Throughout 2017, fiscal and monetary policy continued on a steady path. Janet Yellen remained in charge of the Federal Reserve, and no significant economic legislation was passed until the end of the year. With the passage of the Tax Cuts and Jobs Act, the installation of Jerome Powell as chair of the Federal Reserve board of governors, and a spending resolution that loosened government expenditures, we have entered a new era.
Tariff pronouncements and retaliations have dominated the financial press coverage in the past month. The Section 232 (steel and aluminum) tariffs went into effect with a host of trading partners exempted. The Section 301 tariffs, targeting China specifically, remain in negotiation, with new headlines breaking almost daily. It is far too soon to anticipate how these dynamics will impact the U.S. outlook, but they have introduced additional uncertainty to the forecast.
Key Economic Indicators
Influences on the Forecast
- The March payrolls report showed employment rising by only 103,000 jobs, well below expectations. However, the February estimate was revised to 326,000 jobs created. This measure can be volatile, and the three-month average of 202,000 jobs remains very healthy. Unemployment remained steady at 4.1%, as more workers re-entered the labor force.
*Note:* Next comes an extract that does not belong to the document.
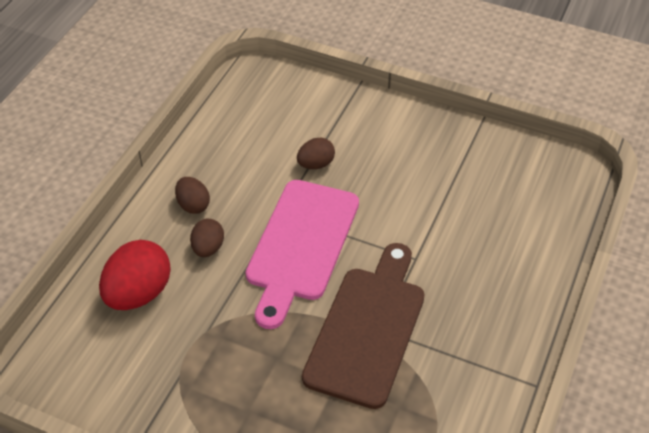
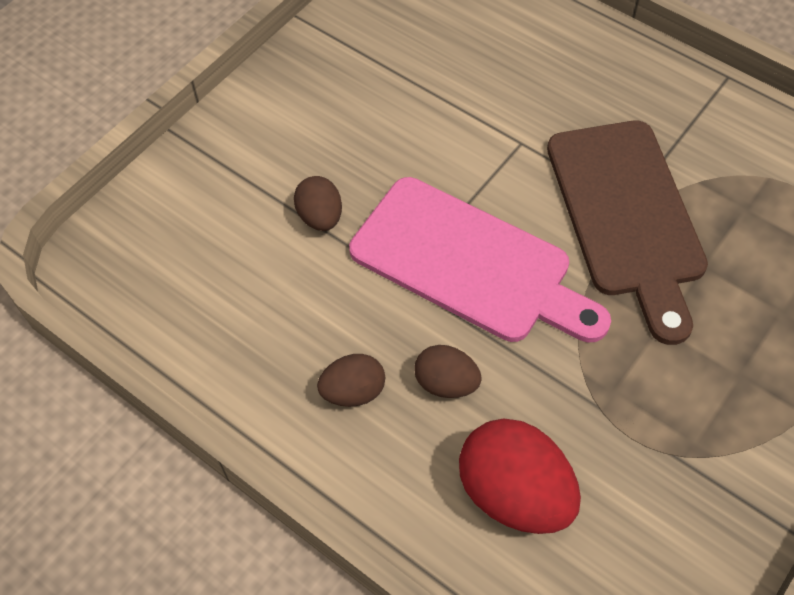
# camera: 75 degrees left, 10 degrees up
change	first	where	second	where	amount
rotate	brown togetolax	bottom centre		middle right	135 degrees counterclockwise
Wage gains moved up only modestly, but the strength in employment bodes well for consumer spending during the balance of the year.
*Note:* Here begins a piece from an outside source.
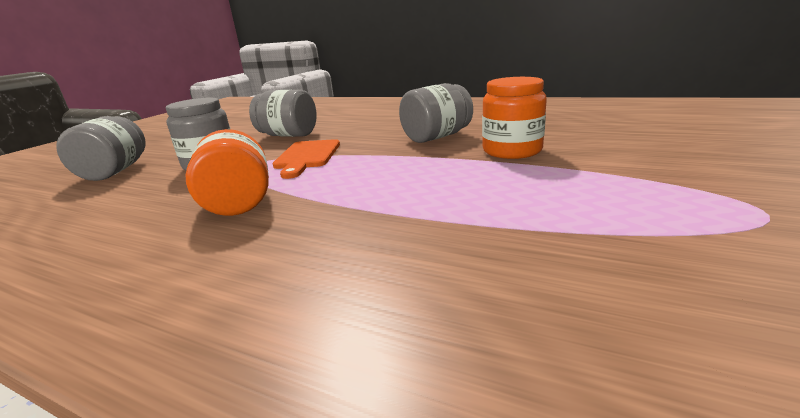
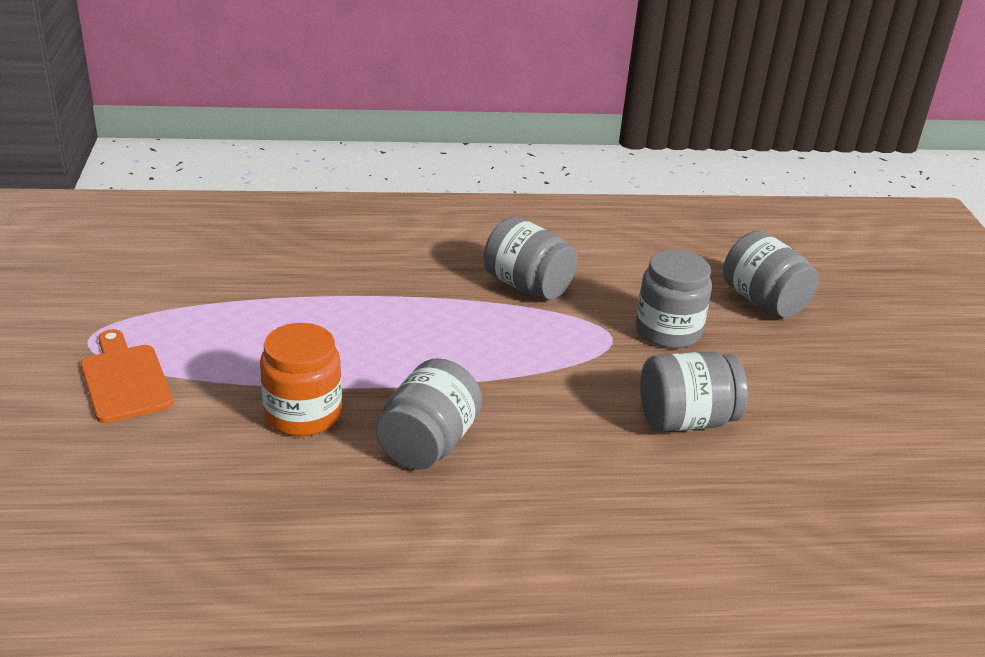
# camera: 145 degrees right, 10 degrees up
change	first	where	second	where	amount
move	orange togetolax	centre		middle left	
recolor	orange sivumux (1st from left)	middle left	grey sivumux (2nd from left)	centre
- Purchasing Managers’ Index values remained elevated. Though they have fallen from recent high levels, they reflect a manufacturing sector that continues to perform well. The report included another very high reading of 78.1 for the inputs factor, reflecting higher raw materials prices. This could be the first indication of price increases due to tariff actions, but may also simply reflect the recent growth of energy costs.
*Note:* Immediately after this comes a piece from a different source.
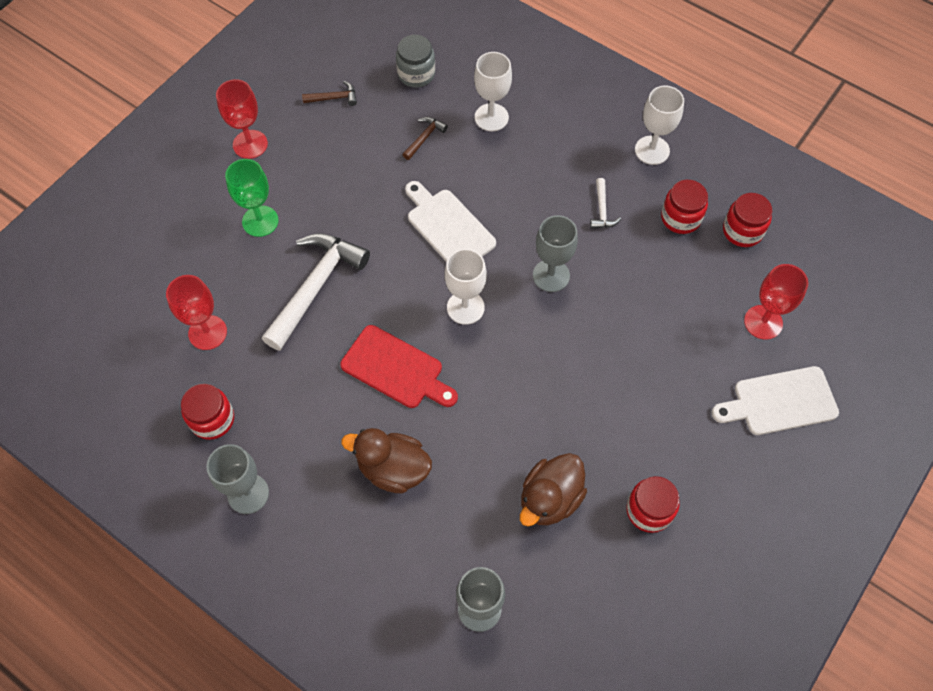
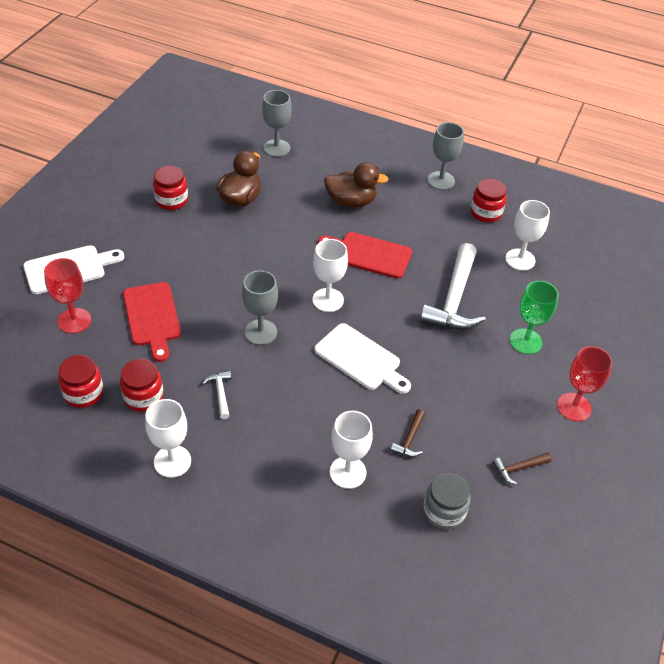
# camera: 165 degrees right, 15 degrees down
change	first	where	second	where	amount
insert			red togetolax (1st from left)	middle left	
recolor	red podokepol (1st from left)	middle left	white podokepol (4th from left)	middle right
- In its final revision, real gross domestic product (GDP) for the fourth quarter of 2017 moved upward to a 2.9% annualized pace. The increase was primarily driven by an upgrade to final sales, reflecting the continued strength of consumer spending. Low inventory growth and the growing trade deficit continued to weigh on GDP.
- Early estimates for first quarter economic growth suggest a soft start to the year. We expect this is largely a seasonal impact, as the northeast was battered by harsh weather. Also, consumers in areas affected by storms in 2017 spent heavily late last year to rebuild (this was especially evident in auto sales data) and are now taking a pause.